The Married Monk - Clementine's Song
Au commencement était Elephant People, un opéra pop mis en scène par Renaud Cojo et la compagnie Ouvre le chien, sur la base d'un livret de Daniel Keene et une musique de The Married Monk. Un spectacle qui interroge l'altérité physique et le corps tel qu'il est conjugué au contemporain, en faisant défiler les portraits de freaks parmi les plus célèbres : Joseph Merrick dit Elephant Man, les siamois Ed & Chang Bunker, Jean Libbera et Jacques, son jumeau parasite, la femme à barbe Clémentine Delait, Fedor Jeftichew alias Jojo the Dog Faced Boy et la mannequin tétraplégique Delphine Censier. Autant d'êtres que l'on retrouve sur l'album du même nom dont a accouché le combo, son cinquième. Lequel, comme ses prédécesseurs, ne laisse planer aucun doute quant à l'excellence de ces Français.
La marginalité par le prisme artistique, qu'elle s'attache au fond, à la forme ou aux deux, ce n'est pas une nouveauté, notamment au cinéma avec Freaks, The Rocky Horror Picture Show, Elephant Man, à la télévision avec l'épisode 20 de la saison 2 d'X-Files et Carnivale ou dans les pages de bande-dessinées, romans graphiques et comic-books de la stature de Freaks of the Heartland, Black Hole, Les Rêves de Milton voire Kiss Psycho Circus (ne riez pas, c'était le bon temps). Pour ne citer que ceux qui surgissent sans forcer dans ma petite tête. De fait, malgré son pedigree irréprochable, on aurait pu craindre que le groupe se contente d'un disque flemmard avec inserts de mélodies circassiennes et ambiances horrifico-mystérieuses à la ramasse.
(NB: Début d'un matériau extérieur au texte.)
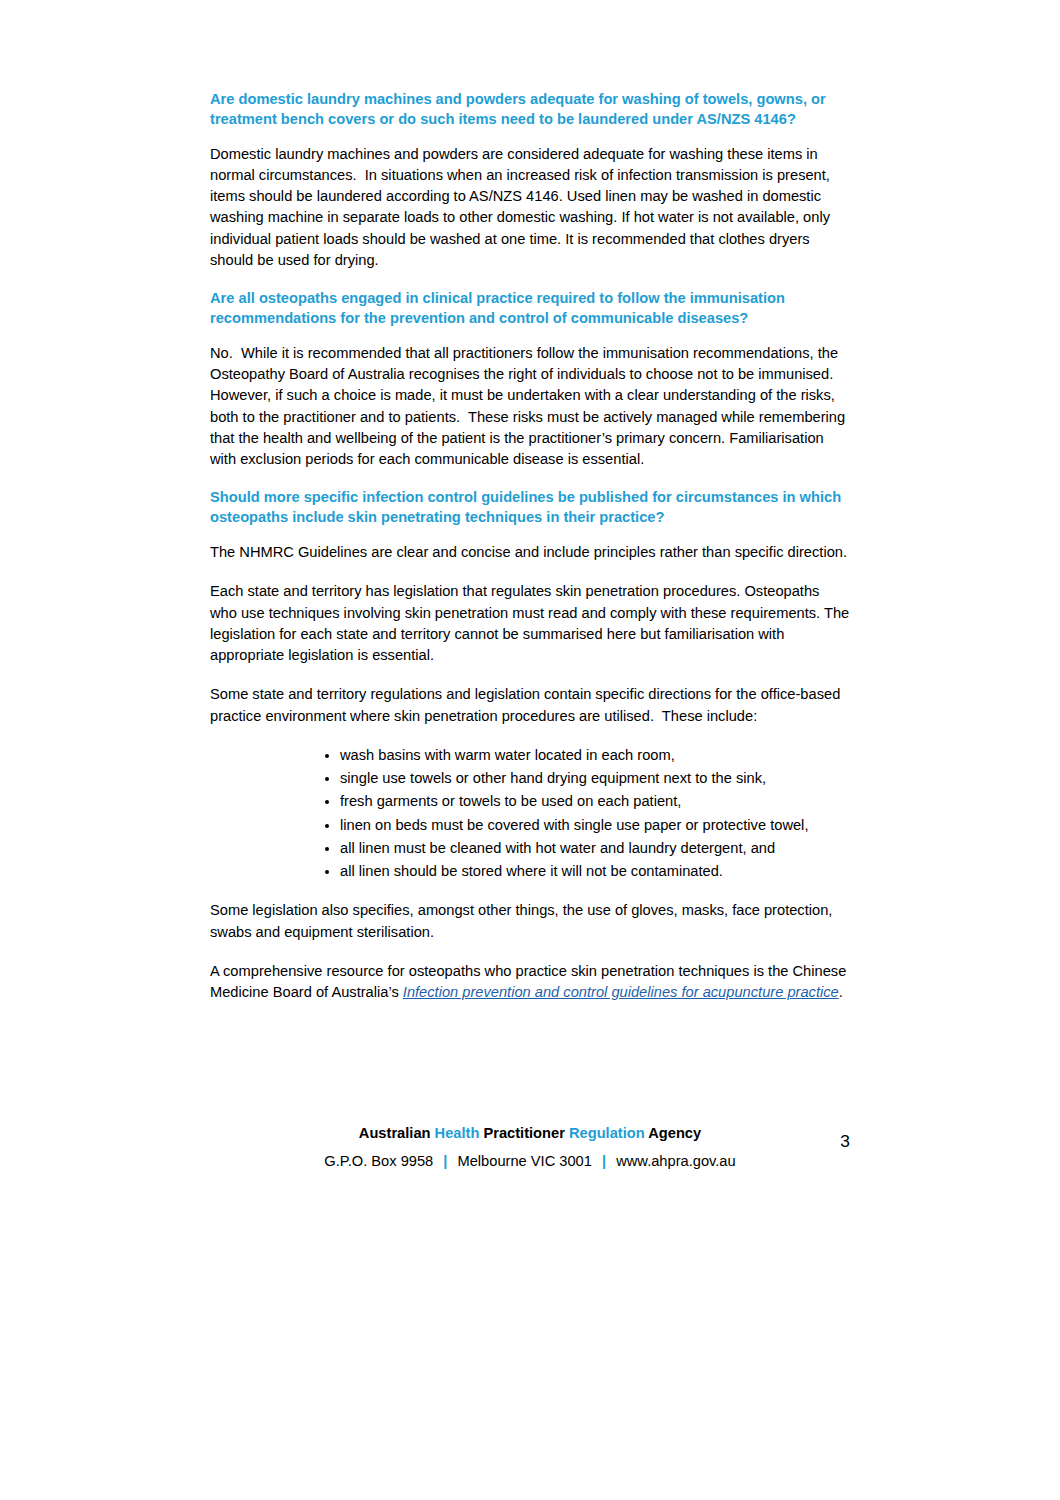Are domestic laundry machines and powders adequate for washing of towels, gowns, or treatment bench covers or do such items need to be laundered under AS/NZS 4146?
Domestic laundry machines and powders are considered adequate for washing these items in normal circumstances. In situations when an increased risk of infection transmission is present, items should be laundered according to AS/NZS 4146. Used linen may be washed in domestic washing machine in separate loads to other domestic washing. If hot water is not available, only individual patient loads should be washed at one time. It is recommended that clothes dryers should be used for drying.
Are all osteopaths engaged in clinical practice required to follow the immunisation recommendations for the prevention and control of communicable diseases?
No. While it is recommended that all practitioners follow the immunisation recommendations, the Osteopathy Board of Australia recognises the right of individuals to choose not to be immunised. However, if such a choice is made, it must be undertaken with a clear understanding of the risks, both to the practitioner and to patients. These risks must be actively managed while remembering that the health and wellbeing of the patient is the practitioner’s primary concern. Familiarisation with exclusion periods for each communicable disease is essential.
Should more specific infection control guidelines be published for circumstances in which osteopaths include skin penetrating techniques in their practice?
The NHMRC Guidelines are clear and concise and include principles rather than specific direction.
Each state and territory has legislation that regulates skin penetration procedures. Osteopaths who use techniques involving skin penetration must read and comply with these requirements. The legislation for each state and territory cannot be summarised here but familiarisation with appropriate legislation is essential.
Some state and territory regulations and legislation contain specific directions for the office-based practice environment where skin penetration procedures are utilised. These include:
wash basins with warm water located in each room,
single use towels or other hand drying equipment next to the sink,
fresh garments or towels to be used on each patient,
linen on beds must be covered with single use paper or protective towel,
all linen must be cleaned with hot water and laundry detergent, and
all linen should be stored where it will not be contaminated.
Some legislation also specifies, amongst other things, the use of gloves, masks, face protection, swabs and equipment sterilisation.
A comprehensive resource for osteopaths who practice skin penetration techniques is the Chinese Medicine Board of Australia’s Infection prevention and control guidelines for acupuncture practice.
Australian Health Practitioner Regulation Agency
G.P.O. Box 9958 | Melbourne VIC 3001 | www.ahpra.gov.au
3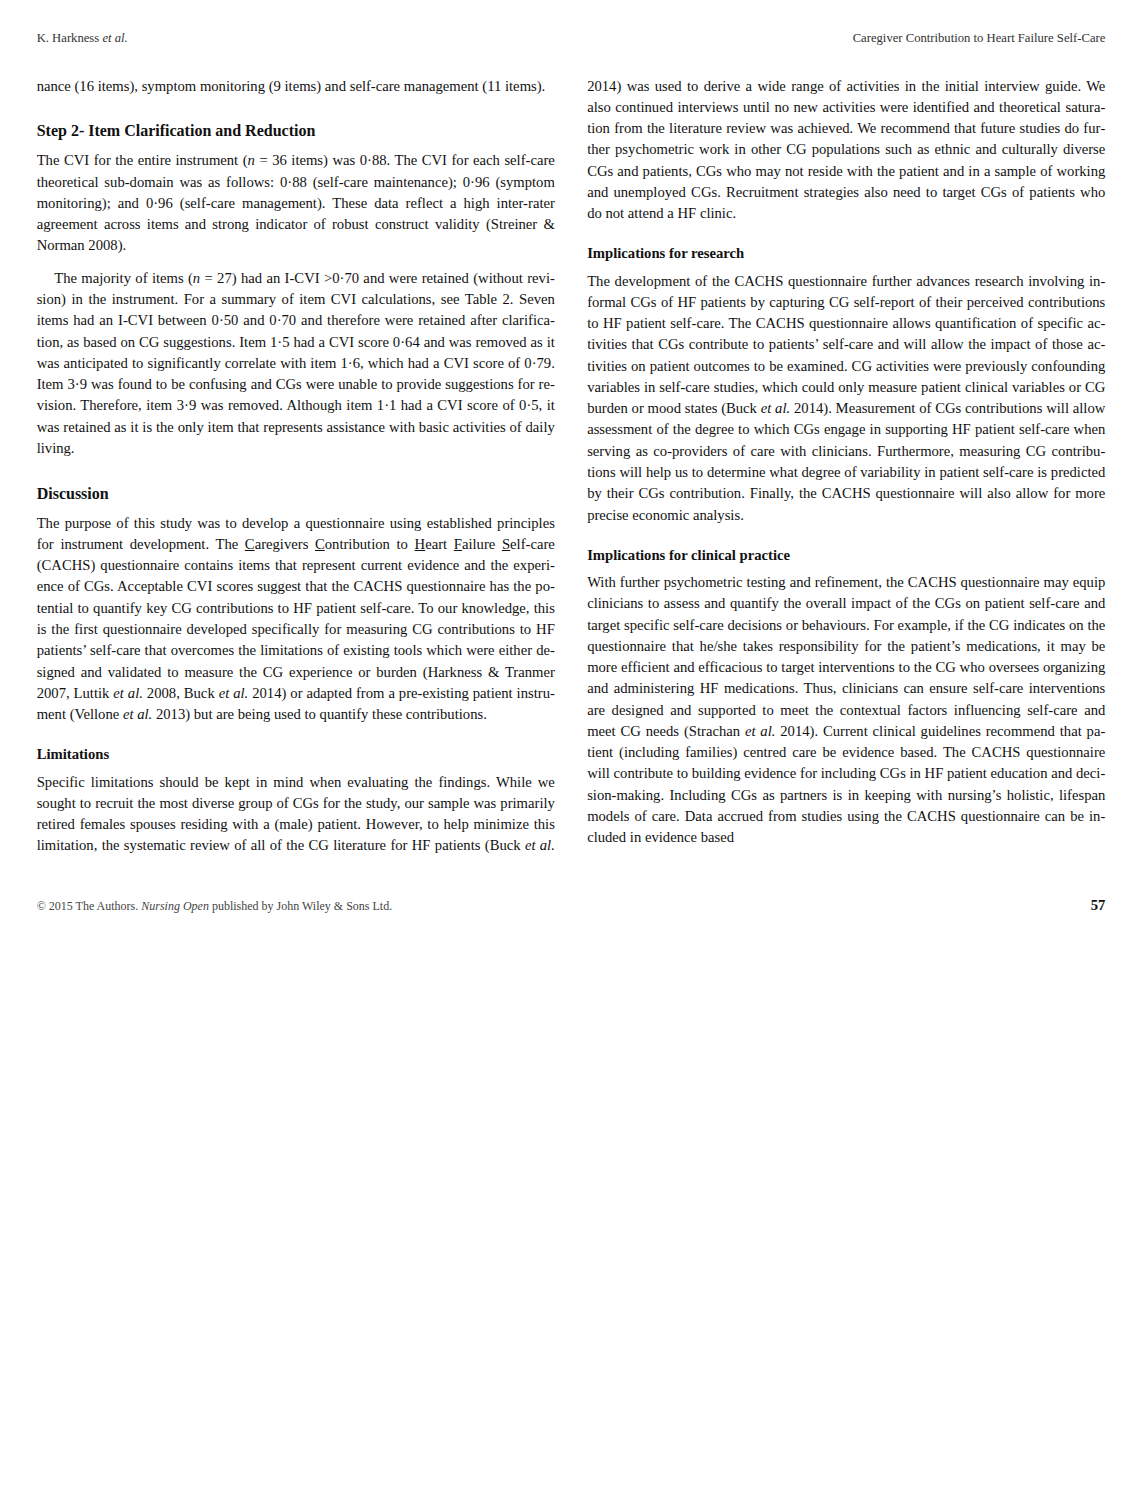K. Harkness et al. Caregiver Contribution to Heart Failure Self-Care
nance (16 items), symptom monitoring (9 items) and self-care management (11 items).
Step 2- Item Clarification and Reduction
The CVI for the entire instrument (n = 36 items) was 0·88. The CVI for each self-care theoretical sub-domain was as follows: 0·88 (self-care maintenance); 0·96 (symptom monitoring); and 0·96 (self-care management). These data reflect a high inter-rater agreement across items and strong indicator of robust construct validity (Streiner & Norman 2008).
The majority of items (n = 27) had an I-CVI >0·70 and were retained (without revision) in the instrument. For a summary of item CVI calculations, see Table 2. Seven items had an I-CVI between 0·50 and 0·70 and therefore were retained after clarification, as based on CG suggestions. Item 1·5 had a CVI score 0·64 and was removed as it was anticipated to significantly correlate with item 1·6, which had a CVI score of 0·79. Item 3·9 was found to be confusing and CGs were unable to provide suggestions for revision. Therefore, item 3·9 was removed. Although item 1·1 had a CVI score of 0·5, it was retained as it is the only item that represents assistance with basic activities of daily living.
Discussion
The purpose of this study was to develop a questionnaire using established principles for instrument development. The Caregivers Contribution to Heart Failure Self-care (CACHS) questionnaire contains items that represent current evidence and the experience of CGs. Acceptable CVI scores suggest that the CACHS questionnaire has the potential to quantify key CG contributions to HF patient self-care. To our knowledge, this is the first questionnaire developed specifically for measuring CG contributions to HF patients’ self-care that overcomes the limitations of existing tools which were either designed and validated to measure the CG experience or burden (Harkness & Tranmer 2007, Luttik et al. 2008, Buck et al. 2014) or adapted from a pre-existing patient instrument (Vellone et al. 2013) but are being used to quantify these contributions.
Limitations
Specific limitations should be kept in mind when evaluating the findings. While we sought to recruit the most diverse group of CGs for the study, our sample was primarily retired females spouses residing with a (male) patient. However, to help minimize this limitation, the systematic review of all of the CG literature for HF patients (Buck et al. 2014) was used to derive a wide range of activities in the initial interview guide. We also continued interviews until no new activities were identified and theoretical saturation from the literature review was achieved. We recommend that future studies do further psychometric work in other CG populations such as ethnic and culturally diverse CGs and patients, CGs who may not reside with the patient and in a sample of working and unemployed CGs. Recruitment strategies also need to target CGs of patients who do not attend a HF clinic.
Implications for research
The development of the CACHS questionnaire further advances research involving informal CGs of HF patients by capturing CG self-report of their perceived contributions to HF patient self-care. The CACHS questionnaire allows quantification of specific activities that CGs contribute to patients’ self-care and will allow the impact of those activities on patient outcomes to be examined. CG activities were previously confounding variables in self-care studies, which could only measure patient clinical variables or CG burden or mood states (Buck et al. 2014). Measurement of CGs contributions will allow assessment of the degree to which CGs engage in supporting HF patient self-care when serving as co-providers of care with clinicians. Furthermore, measuring CG contributions will help us to determine what degree of variability in patient self-care is predicted by their CGs contribution. Finally, the CACHS questionnaire will also allow for more precise economic analysis.
Implications for clinical practice
With further psychometric testing and refinement, the CACHS questionnaire may equip clinicians to assess and quantify the overall impact of the CGs on patient self-care and target specific self-care decisions or behaviours. For example, if the CG indicates on the questionnaire that he/she takes responsibility for the patient’s medications, it may be more efficient and efficacious to target interventions to the CG who oversees organizing and administering HF medications. Thus, clinicians can ensure self-care interventions are designed and supported to meet the contextual factors influencing self-care and meet CG needs (Strachan et al. 2014). Current clinical guidelines recommend that patient (including families) centred care be evidence based. The CACHS questionnaire will contribute to building evidence for including CGs in HF patient education and decision-making. Including CGs as partners is in keeping with nursing’s holistic, lifespan models of care. Data accrued from studies using the CACHS questionnaire can be included in evidence based
© 2015 The Authors. Nursing Open published by John Wiley & Sons Ltd. 57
Crainte infondée, le quatuor passant en revue tout son éventail esthétique, pour le bonheur des petits et des grands : dancefloor numérique avec Merrick's Meditations, folk tire-larmes lors de l'instrumental Delphine's Angels, reggae cosmique pour Introducing Prodigies, pop au ralenti sur le superbe Pretty Lads (existe en goût disco sur The Belgian Kick, précédent coup d'éclat de The Married Monk), mimétisme Velvetien pendant Brother "J", où Christian Quermalet apparait comme une parfaite réincarnation de Lou Reed (qui n'est pourtant pas mort, aux dernières nouvelles), electro-pop vintage aux discrets relents deDivine Comedy le temps d'un Me and Me au refrain aiguisé comme un tantō sorti de la forge...
Même pour le passage oblige à la Monsieur Loyal sur l'inaugural Spiel, l'enrobage musical évoque plus une sitcom sous le soleil Floridien qu'une piste aux étoiles. A contrepied des clichés, Philippe Lebruman, le petit nouveau Nicolas Courret (croisé sur le dernier Headphone), Etienne Jaumet (moitié de Zombie Zombie) et Quermalet abattent ainsi les cartes du décalage, de l'entrain, de l'humour (la mélodie peau de banane de Hail 2 the Hound Man!), de la sobriété mélancolique et de la surprise, comme lors de ce troublant spoken-word gothique de Vincent McDoom. Oui, celui de La Ferme Célébrité, qui de sa voix transgenre personifie l'androgynie sous des nappes de claviers mortifères et les élucubrations d'un saxophone free. Une jolie talmouse, comme l'ensemble de cet Elephant People, qui dans ses moindres recoins, y compris aphones, recèle une science des arrangements digne du prix Nobel.